------ Records for the exercise ------
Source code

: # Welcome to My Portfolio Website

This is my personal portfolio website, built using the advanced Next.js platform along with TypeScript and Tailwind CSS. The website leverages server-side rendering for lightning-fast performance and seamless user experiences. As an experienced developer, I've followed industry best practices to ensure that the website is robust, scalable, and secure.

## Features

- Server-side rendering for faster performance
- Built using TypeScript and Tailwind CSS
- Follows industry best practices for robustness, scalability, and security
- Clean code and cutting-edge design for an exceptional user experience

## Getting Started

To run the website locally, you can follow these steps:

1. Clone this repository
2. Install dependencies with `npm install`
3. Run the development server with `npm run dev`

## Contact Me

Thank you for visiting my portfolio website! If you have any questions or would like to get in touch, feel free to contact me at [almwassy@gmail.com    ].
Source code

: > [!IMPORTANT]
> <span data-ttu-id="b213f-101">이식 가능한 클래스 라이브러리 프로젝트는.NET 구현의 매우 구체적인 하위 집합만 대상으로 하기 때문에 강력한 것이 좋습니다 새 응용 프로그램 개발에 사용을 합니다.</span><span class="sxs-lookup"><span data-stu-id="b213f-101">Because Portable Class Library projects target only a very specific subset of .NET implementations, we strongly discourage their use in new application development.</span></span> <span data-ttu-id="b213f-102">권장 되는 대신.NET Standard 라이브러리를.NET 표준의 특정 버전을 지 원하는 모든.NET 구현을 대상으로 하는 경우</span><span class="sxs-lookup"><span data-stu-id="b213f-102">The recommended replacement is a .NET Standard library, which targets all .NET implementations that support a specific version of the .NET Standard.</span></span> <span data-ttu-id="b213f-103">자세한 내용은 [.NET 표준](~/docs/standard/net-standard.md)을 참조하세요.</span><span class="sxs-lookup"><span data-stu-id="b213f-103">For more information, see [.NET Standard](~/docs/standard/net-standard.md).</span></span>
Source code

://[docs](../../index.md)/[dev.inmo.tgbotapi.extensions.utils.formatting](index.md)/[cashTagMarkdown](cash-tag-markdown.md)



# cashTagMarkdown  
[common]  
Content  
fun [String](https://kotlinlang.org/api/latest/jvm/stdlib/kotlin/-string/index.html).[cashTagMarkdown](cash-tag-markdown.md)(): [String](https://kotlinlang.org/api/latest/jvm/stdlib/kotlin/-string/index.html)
------
■ Goal of the exercise ■
Please state how many of the lines above contain the word "using", giving only the number.

■ Answer section ■
2